» **SOURCE DOCUMENT**
Phase 3: KEDA Event-Driven Autoscaling

Phase 3: KEDA Event-Driven Autoscaling

Scaling Based on Azure Service Bus Queue Depth

# keda/order-processor-scaler.yaml
apiVersion: keda.sh/v1alpha1
kind: ScaledObject
metadata:
  name: order-processor-scaler
  namespace: production
spec:
  scaleTargetRef:
    name: order-processor
  pollingInterval: 15
  cooldownPeriod: 60
  minReplicaCount: 1
  maxReplicaCount: 30
  fallback:
    failureThreshold: 3
    replicas: 5
  triggers:
    - type: azure-servicebus
      metadata:
        queueName: order-processing
        namespace: cloudnative-bus
        messageCount: "10"
        activationMessageCount: "1"
        connectionFromEnv: SERVICEBUS_CONNECTION
    - type: cron
      metadata:
        timezone: "America/New_York"
        start: "0 8 * * 1-5"
        end: "0 20 * * 1-5"
        desiredReplicas: "5"
---
# Scale based on HTTP traffic using Prometheus metrics
apiVersion: keda.sh/v1alpha1
kind: ScaledObject
metadata:
  name: api-gateway-scaler
  namespace: production
spec:
  scaleTargetRef:
    name: api-gateway
  pollingInterval: 10
  cooldownPeriod: 120
  minReplicaCount: 3
  maxReplicaCount: 50
  triggers:
    - type: prometheus
      metadata:
        serverAddress: http://prometheus-server.monitoring:9090
        metricName: http_requests_per_second
        query: |
          sum(rate(http_requests_total{app="api-gateway"}[2m]))
        threshold: "200"
        activationThreshold: "50"
    - type: cpu
      metricType: Utilization
      metadata:
        value: "70"
    - type: memory
      metricType: Utilization
      metadata:
        value: "80"

Phase 4: Azure Service Bus Patterns

Dead Letter Processing and Retry Logic

public class ServiceBusDeadLetterProcessor : BackgroundService
{
    private readonly ServiceBusClient _client;
    private readonly ILogger<ServiceBusDeadLetterProcessor> _logger;

    protected override async Task ExecuteAsync(CancellationToken stoppingToken)
    {
        var dlqReceiver = _client.CreateReceiver(
            "order-processing",
            new ServiceBusReceiverOptions
            {
                SubQueue = SubQueue.DeadLetter,
                ReceiveMode = ServiceBusReceiveMode.PeekLock
            });

        while (!stoppingToken.IsCancellationRequested)

» **TASK OBJECTIVE**
Output, verbatim, the span of the KEDA autoscaling excerpt above starting with "protected override async" and going on through "while (!stoppingToken.IsCancellationRequested)".

» **RECORD SET**
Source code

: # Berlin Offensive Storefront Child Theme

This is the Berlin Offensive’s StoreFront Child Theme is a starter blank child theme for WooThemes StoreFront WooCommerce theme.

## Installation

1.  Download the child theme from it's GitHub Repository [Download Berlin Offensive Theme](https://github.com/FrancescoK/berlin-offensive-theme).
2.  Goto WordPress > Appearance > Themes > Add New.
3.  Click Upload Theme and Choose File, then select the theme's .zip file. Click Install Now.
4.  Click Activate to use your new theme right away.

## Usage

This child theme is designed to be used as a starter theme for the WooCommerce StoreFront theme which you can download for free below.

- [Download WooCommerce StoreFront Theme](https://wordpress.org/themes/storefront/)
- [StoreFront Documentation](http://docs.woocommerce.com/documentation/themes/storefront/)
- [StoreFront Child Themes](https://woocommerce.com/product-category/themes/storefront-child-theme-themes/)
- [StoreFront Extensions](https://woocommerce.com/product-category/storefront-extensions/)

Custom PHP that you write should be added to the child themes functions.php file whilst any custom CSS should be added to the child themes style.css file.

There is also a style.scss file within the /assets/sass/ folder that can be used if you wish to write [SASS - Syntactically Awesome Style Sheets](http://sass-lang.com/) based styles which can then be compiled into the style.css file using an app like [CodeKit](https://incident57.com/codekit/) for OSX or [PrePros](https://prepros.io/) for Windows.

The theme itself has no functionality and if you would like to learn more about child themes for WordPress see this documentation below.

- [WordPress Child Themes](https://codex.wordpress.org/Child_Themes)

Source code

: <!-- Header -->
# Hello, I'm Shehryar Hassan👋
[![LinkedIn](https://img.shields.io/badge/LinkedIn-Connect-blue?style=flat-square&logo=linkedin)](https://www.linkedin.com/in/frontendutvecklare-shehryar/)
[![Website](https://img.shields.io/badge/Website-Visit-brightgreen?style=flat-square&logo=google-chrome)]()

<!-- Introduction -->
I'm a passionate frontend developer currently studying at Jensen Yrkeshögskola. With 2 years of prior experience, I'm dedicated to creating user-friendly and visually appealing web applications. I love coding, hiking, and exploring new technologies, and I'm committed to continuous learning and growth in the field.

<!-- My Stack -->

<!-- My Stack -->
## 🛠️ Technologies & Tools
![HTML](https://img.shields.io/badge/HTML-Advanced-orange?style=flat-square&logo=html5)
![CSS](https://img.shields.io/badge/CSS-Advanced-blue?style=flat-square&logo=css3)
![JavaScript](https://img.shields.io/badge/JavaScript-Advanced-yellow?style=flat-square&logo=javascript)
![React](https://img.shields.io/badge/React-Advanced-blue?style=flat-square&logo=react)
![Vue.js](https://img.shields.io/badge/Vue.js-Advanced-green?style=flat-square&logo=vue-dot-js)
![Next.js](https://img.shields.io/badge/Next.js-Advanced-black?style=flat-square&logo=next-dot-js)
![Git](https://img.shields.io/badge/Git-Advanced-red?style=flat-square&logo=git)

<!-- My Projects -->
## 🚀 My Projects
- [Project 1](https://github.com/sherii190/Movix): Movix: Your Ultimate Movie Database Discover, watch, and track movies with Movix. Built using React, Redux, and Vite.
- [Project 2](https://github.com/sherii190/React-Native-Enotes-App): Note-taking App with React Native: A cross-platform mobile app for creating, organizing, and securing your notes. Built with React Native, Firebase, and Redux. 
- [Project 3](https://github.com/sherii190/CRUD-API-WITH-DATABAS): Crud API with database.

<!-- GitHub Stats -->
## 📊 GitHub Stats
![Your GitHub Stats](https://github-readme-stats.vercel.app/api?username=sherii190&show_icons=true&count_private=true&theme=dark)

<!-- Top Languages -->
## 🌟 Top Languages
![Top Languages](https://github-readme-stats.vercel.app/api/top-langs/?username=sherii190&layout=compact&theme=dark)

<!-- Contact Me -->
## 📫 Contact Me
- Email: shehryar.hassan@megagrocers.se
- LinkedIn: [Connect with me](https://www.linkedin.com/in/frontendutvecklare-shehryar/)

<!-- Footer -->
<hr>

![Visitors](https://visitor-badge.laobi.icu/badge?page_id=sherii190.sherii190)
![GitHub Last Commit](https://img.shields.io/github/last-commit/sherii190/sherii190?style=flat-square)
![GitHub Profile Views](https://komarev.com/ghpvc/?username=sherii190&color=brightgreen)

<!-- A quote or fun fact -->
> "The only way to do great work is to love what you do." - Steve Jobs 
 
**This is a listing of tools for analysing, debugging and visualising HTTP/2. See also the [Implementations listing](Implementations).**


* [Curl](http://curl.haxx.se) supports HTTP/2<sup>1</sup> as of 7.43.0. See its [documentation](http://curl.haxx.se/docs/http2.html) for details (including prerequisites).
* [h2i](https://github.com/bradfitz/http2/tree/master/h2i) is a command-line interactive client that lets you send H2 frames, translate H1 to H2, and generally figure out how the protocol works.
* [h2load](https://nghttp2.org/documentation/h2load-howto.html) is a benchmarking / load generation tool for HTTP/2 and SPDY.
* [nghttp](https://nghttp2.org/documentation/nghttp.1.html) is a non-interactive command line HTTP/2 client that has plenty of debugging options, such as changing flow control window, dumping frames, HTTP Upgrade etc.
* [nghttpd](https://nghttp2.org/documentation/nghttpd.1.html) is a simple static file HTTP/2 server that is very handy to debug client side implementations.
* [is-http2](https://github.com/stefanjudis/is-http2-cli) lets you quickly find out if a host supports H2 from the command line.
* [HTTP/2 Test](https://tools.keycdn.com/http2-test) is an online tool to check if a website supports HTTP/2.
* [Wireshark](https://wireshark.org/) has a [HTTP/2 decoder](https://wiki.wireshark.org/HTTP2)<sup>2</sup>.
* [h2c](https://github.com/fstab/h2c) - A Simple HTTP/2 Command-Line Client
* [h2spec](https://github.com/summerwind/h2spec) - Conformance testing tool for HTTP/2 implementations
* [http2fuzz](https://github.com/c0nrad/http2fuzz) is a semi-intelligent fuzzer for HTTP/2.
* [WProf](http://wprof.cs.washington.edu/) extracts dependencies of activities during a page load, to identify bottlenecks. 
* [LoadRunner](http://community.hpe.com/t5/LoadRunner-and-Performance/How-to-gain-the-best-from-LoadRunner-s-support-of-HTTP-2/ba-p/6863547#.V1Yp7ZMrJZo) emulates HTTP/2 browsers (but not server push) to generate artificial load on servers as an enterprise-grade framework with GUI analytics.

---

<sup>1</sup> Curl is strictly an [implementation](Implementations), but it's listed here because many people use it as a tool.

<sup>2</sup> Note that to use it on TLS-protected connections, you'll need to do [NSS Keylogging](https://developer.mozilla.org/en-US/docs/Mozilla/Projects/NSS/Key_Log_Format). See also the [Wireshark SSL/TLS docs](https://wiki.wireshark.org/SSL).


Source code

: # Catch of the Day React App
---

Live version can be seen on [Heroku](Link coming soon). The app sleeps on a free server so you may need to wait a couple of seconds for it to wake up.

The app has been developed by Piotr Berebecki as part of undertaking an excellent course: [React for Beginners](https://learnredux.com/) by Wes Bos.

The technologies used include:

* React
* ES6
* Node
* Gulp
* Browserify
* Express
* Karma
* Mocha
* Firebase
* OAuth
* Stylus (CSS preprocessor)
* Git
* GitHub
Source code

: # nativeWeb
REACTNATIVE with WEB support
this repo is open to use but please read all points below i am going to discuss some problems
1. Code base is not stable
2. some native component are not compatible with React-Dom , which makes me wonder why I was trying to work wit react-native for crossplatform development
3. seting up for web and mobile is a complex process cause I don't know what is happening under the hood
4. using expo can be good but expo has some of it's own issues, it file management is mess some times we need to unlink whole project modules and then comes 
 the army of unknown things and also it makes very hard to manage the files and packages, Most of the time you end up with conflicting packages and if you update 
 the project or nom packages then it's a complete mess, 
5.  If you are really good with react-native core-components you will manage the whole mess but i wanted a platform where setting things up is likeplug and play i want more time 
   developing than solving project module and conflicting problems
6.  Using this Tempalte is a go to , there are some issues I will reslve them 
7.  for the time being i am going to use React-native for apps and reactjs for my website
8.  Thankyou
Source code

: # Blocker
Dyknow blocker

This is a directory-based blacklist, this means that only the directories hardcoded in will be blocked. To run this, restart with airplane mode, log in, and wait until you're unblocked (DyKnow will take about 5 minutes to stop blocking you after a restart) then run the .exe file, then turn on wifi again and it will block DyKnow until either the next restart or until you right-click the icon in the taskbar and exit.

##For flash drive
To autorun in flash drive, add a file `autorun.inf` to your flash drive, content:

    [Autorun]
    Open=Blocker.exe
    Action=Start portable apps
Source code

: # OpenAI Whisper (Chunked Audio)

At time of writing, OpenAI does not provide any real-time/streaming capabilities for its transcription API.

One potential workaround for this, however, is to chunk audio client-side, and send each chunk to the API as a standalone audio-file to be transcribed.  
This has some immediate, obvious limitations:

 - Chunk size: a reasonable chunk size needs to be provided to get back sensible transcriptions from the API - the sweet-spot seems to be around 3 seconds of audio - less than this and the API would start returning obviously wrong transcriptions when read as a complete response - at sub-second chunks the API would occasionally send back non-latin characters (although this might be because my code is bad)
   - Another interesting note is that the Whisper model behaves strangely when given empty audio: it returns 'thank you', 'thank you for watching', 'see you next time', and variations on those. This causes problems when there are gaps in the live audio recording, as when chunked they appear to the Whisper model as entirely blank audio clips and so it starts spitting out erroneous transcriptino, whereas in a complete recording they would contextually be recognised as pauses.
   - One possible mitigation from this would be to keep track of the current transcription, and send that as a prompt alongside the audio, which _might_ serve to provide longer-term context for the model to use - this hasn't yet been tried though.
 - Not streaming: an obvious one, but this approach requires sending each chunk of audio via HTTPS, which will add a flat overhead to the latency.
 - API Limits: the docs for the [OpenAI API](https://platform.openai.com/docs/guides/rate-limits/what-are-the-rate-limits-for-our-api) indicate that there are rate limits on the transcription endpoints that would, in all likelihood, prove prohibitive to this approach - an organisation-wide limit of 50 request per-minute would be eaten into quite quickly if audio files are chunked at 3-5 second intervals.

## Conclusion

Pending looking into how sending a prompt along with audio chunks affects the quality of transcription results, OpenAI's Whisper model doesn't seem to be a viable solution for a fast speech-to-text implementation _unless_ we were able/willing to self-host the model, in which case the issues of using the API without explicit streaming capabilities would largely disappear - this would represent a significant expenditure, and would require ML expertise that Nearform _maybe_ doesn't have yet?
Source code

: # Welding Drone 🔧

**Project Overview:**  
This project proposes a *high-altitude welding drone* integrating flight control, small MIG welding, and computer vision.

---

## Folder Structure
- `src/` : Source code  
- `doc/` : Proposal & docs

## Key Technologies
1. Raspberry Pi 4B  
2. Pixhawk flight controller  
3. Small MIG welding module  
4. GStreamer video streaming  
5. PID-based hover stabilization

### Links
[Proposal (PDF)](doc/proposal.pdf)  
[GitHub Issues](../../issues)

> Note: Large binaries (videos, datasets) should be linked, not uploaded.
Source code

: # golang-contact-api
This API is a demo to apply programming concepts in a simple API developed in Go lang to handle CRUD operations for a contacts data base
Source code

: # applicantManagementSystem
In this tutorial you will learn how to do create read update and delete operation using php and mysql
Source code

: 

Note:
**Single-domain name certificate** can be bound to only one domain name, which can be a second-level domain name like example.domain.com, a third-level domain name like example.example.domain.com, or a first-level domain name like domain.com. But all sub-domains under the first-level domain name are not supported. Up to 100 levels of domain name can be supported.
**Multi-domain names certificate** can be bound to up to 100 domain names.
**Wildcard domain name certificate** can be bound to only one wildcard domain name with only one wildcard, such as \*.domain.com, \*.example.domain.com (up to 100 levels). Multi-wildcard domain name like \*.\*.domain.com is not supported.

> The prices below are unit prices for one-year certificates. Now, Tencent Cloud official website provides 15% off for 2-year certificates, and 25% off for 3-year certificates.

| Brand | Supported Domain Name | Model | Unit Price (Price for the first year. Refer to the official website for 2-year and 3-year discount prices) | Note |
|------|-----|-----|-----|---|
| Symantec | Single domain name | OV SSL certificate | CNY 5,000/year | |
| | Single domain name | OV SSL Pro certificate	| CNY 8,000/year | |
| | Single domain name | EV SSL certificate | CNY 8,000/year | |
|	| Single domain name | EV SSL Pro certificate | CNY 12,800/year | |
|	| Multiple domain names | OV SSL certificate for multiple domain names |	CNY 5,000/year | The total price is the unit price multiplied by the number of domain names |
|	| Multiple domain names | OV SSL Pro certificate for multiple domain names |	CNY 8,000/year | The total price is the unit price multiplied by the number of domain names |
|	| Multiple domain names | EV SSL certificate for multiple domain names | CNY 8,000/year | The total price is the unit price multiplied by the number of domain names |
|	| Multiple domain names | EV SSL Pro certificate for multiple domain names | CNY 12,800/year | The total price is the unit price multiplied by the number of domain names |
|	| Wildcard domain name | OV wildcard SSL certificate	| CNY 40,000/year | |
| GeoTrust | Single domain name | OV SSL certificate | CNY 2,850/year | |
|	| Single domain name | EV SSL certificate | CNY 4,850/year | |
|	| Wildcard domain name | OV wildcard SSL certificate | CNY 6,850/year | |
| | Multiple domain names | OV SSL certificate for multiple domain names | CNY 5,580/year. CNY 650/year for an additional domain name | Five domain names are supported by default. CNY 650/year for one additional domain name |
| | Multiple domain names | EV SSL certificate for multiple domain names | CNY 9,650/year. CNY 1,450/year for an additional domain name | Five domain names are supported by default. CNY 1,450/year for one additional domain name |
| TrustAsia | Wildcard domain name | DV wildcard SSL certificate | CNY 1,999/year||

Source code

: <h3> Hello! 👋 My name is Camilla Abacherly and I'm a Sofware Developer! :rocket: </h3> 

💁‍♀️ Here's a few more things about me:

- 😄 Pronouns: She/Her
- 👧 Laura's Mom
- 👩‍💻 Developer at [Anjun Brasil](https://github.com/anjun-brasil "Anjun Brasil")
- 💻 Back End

» **REPLY TO THE EXERCISE**
protected override async Task ExecuteAsync(CancellationToken stoppingToken)
    {
        var dlqReceiver = _client.CreateReceiver(
            "order-processing",
            new ServiceBusReceiverOptions
            {
                SubQueue = SubQueue.DeadLetter,
                ReceiveMode = ServiceBusReceiveMode.PeekLock
            });

        while (!stoppingToken.IsCancellationRequested)